Background and Research Questions
Passion is at the heart of an emotional economy within media, culture and society. Marketing trends such as The Experience Economy (Pine and Gilmore 2011), or affective economics, signal a growth in passion as a revenue source. Emotional engagement with a product or service, such as sports, is used as a driver in the selling of media and culture. The trouble with passion, as Hall (2005) notes, is that for too long it has been dismissed as subjective experience outside the remit of scientific enquiry. And yet how people feel about politics, the press, or sports is vital to understanding media today. This conference focuses on media and passion as multidimensional, working across industry and economics, politics, society and popular culture.
In Theorising Media John Corner (2011) traces an increasing interest in subjectivity both within the media industry and academic research. Work by Hoschchild (1983) on the commercialisation of feeling in industries such as air travel shows a strong sociological line of enquiry into emotion as part of modern society and working life. Viviana Zelizer’s research on care workers highlights how reason and emotion work in complicated ways, where intimacy, emotion and passion bump up against economics, employment conditions and human rights. Zelizer calls the space where reason and emotion come together hostile worlds. But, we think and feel with our head and hearts and to separate rationality from passion is to ignore its powerful place in media, society and culture.
Current academic research on emotion includes broad studies of politics and passion (Hall 2005), and contemporary research on media and democracy that explores the place of affect in civic practices (Dahlgren 2009, Coleman forthcoming). Within a sociology of emotions, there has been a sustained investigation into emotion, affect and the senses in identity work and social relations (Vannini, Waskul, and Gottschalk 2011). In the case of media and communication studies, research on fans and anti-fans has explored strong emotional identification and disidentification in people’s responses to television fiction, or sports (Sandvoss 2005, Boyle and Haynes 2009). Recent work on social media examines radical politics and extreme religious or political messages and their impact in democratic societies (see Nightingale 2011). What this research highlights is that emotional engagement with politics, sports, or popular culture is fraught with tension. How people feel about democracy can be significant to greater personal investment in civic practices and voting behaviours.

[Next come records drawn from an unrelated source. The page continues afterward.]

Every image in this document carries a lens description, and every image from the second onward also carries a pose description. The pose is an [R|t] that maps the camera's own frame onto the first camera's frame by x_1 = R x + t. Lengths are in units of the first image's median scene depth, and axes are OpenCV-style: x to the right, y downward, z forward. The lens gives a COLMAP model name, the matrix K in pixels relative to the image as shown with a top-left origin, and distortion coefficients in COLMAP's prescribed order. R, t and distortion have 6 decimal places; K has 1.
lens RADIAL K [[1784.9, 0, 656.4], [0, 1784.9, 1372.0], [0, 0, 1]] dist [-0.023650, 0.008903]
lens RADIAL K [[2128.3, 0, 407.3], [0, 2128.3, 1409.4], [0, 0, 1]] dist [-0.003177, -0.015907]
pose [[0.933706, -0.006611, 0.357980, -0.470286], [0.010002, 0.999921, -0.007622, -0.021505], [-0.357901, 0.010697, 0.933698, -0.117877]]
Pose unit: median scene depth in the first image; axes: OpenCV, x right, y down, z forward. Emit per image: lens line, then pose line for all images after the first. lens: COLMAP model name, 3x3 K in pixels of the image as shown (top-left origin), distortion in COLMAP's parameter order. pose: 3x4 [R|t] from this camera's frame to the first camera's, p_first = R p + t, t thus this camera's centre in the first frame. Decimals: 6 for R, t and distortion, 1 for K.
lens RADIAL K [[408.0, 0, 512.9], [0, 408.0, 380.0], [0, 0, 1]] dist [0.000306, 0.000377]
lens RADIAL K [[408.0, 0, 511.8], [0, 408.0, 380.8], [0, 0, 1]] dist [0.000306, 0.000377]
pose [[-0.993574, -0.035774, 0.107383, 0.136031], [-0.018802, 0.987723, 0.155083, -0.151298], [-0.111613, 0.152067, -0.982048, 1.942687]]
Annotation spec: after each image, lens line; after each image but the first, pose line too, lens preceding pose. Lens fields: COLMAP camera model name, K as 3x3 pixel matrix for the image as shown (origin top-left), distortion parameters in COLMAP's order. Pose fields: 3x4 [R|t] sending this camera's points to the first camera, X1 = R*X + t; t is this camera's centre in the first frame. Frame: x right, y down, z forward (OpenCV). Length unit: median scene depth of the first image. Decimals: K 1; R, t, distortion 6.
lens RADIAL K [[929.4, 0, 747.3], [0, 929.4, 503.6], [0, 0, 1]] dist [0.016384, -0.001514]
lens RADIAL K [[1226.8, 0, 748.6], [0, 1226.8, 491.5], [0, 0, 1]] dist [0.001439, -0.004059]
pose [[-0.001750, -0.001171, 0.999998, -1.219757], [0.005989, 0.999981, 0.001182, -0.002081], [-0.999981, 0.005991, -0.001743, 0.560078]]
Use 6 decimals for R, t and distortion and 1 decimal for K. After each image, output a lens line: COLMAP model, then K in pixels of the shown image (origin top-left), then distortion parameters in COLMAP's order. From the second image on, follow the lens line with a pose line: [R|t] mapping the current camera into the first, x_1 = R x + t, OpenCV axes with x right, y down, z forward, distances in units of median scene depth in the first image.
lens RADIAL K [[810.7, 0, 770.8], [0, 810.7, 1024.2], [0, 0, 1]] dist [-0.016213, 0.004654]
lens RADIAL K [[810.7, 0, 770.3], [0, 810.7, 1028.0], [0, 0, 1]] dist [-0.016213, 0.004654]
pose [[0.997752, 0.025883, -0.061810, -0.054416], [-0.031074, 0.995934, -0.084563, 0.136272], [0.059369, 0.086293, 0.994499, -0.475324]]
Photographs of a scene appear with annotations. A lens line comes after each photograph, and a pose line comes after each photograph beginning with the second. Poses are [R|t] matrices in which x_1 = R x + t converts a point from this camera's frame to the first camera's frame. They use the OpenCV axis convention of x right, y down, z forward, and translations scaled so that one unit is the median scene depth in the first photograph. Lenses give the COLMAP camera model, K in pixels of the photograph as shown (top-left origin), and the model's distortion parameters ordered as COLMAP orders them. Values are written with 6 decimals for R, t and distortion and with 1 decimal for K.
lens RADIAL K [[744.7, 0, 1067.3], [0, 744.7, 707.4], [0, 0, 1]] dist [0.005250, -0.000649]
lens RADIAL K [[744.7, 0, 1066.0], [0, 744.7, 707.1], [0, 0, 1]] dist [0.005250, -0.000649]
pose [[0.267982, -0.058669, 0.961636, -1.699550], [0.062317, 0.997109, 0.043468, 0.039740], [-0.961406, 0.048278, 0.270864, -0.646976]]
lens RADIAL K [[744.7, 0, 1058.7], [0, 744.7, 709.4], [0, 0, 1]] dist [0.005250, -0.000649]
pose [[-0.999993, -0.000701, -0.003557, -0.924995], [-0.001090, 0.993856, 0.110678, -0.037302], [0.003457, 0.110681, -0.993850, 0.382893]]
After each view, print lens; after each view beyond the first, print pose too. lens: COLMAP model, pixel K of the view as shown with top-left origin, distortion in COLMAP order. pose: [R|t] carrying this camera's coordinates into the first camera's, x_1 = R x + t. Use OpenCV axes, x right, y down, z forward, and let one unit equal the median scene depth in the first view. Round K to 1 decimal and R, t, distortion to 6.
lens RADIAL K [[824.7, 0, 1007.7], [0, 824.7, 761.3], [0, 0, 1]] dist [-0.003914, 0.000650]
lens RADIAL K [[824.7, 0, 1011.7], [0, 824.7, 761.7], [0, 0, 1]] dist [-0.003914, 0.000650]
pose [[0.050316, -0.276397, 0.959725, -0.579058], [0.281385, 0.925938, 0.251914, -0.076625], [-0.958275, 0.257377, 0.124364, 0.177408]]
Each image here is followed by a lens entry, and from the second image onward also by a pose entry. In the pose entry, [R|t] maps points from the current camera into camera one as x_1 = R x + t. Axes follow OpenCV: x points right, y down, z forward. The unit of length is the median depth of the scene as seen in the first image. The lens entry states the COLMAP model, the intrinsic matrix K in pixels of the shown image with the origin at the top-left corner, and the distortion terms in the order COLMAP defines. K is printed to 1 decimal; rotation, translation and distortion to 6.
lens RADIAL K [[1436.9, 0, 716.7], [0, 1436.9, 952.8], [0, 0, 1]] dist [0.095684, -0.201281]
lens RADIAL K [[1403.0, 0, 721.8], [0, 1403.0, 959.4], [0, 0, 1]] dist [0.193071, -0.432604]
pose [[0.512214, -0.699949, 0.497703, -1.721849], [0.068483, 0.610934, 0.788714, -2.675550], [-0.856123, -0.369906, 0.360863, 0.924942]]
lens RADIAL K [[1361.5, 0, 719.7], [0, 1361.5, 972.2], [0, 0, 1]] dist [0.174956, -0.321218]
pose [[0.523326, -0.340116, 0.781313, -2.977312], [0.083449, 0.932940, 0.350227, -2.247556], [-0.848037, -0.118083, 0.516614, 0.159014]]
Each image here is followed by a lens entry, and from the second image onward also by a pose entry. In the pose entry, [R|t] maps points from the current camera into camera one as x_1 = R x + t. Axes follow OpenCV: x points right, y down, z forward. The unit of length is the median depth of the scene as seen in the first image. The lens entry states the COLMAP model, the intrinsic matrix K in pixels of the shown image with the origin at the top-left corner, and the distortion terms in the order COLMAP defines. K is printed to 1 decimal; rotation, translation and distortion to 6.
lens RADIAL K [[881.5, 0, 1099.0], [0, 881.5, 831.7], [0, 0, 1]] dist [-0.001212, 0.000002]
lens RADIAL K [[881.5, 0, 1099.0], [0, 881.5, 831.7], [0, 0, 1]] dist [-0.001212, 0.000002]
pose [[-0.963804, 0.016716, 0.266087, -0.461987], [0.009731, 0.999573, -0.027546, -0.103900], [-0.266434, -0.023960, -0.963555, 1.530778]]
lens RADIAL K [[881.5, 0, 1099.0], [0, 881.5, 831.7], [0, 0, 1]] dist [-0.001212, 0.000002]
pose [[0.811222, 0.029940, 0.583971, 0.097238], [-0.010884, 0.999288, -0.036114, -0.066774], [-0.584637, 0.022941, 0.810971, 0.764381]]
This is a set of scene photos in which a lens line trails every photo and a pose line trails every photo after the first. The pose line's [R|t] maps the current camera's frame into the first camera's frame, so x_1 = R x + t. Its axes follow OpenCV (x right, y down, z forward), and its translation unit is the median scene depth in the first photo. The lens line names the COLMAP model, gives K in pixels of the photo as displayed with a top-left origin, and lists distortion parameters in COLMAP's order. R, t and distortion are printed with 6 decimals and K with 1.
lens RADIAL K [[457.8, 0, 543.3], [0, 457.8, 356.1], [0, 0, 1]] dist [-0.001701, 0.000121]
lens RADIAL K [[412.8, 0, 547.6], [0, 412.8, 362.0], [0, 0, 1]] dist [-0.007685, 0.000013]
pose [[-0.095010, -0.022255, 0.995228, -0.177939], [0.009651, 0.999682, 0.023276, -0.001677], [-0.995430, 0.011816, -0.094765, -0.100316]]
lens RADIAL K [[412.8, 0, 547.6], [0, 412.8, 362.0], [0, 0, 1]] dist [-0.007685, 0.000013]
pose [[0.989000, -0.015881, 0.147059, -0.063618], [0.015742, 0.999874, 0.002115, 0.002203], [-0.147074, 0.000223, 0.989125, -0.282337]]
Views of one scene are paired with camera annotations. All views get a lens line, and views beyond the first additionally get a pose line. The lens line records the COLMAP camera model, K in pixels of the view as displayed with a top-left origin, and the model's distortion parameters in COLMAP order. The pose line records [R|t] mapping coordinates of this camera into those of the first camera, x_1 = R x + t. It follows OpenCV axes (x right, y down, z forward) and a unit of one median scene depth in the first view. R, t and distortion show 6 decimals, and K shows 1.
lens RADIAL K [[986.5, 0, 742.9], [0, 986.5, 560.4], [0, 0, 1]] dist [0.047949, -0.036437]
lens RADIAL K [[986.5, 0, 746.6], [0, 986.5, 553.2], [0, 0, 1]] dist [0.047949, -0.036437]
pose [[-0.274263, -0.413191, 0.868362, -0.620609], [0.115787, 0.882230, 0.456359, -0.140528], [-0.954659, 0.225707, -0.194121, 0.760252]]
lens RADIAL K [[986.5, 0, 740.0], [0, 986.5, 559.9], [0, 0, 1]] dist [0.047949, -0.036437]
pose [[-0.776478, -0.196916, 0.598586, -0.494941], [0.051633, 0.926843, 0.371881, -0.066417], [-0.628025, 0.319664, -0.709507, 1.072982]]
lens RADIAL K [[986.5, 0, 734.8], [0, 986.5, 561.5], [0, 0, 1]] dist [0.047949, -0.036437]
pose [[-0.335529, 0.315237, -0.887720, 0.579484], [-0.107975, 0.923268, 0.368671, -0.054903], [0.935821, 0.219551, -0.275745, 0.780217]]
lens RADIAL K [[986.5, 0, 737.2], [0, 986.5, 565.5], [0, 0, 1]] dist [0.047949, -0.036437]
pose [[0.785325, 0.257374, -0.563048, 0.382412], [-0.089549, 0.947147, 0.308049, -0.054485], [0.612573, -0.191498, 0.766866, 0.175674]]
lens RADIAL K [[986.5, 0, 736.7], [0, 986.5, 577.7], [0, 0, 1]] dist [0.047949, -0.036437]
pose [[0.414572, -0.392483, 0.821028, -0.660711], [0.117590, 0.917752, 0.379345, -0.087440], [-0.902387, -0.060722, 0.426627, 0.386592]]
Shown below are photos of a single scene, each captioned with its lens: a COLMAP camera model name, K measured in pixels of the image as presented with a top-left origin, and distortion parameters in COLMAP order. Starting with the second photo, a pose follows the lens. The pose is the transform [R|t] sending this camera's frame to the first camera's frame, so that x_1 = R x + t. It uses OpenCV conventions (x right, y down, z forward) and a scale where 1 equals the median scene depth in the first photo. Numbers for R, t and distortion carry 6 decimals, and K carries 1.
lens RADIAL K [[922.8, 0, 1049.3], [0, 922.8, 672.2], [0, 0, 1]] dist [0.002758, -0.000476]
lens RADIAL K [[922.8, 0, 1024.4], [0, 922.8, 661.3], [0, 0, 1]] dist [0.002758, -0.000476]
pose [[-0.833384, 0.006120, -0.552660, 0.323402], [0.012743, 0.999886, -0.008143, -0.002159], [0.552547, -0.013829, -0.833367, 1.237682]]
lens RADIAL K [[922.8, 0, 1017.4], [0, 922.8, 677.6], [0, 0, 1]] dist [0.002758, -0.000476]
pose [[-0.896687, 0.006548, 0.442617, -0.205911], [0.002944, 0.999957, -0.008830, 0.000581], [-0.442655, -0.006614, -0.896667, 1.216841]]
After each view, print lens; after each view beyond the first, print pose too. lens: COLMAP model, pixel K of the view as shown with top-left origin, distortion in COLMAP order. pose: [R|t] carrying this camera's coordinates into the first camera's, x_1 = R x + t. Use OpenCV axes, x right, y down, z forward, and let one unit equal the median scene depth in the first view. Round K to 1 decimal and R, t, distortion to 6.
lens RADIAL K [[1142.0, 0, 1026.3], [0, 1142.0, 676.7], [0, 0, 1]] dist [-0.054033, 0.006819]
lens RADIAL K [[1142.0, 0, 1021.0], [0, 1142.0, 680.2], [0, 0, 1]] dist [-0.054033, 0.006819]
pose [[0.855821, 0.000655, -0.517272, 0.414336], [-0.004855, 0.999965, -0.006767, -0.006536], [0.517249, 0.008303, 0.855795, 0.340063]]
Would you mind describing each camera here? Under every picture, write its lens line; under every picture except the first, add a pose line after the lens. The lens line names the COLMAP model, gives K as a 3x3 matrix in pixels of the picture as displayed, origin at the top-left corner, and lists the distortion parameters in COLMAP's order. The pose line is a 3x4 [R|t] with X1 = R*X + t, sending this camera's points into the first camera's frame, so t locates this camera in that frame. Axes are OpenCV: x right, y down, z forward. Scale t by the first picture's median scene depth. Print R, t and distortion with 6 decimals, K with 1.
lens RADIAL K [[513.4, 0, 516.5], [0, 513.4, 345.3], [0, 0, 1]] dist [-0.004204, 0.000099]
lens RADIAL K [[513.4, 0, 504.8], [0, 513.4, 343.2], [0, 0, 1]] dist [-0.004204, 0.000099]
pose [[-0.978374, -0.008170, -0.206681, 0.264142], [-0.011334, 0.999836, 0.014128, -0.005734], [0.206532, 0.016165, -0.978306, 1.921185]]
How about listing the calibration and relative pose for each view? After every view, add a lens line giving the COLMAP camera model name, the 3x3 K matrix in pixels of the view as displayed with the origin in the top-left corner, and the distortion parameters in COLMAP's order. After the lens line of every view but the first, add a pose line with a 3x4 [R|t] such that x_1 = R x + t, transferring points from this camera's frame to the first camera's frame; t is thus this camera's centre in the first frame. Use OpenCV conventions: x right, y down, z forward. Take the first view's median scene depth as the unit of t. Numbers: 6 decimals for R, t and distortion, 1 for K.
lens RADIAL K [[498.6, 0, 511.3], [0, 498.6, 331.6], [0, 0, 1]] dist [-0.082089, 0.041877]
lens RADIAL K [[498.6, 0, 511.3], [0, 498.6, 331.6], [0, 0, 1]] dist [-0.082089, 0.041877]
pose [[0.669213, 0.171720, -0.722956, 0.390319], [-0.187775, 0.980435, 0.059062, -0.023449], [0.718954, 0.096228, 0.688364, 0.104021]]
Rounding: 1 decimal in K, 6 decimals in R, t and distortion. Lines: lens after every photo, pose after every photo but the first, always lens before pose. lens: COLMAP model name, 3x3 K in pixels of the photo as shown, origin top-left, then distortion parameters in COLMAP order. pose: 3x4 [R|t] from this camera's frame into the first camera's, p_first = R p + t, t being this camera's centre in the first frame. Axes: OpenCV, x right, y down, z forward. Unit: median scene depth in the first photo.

But how people communicate their feelings in the press, or via social media, can be a source of great concern, for example in the case of offensive behaviour regarding racism or right wing politics. Thus people’s passionate communication of their feelings about issues, problems or beliefs is bound up with the right of freedom of speech (Winston 2012). This makes media and passion a complex and multifacted area of enquiry.
This conference focuses on media and passion in four areas of enquiry: politics and passion, emotional economy in media industries, subjectivity, and identity and social relations. The research questions include:
- What is the role of passion in political culture?
- In what ways has emotion become an economy in media and cultural industries?
- How can we research subjectivity and the media?
- How do people feel about media, identity and social relations?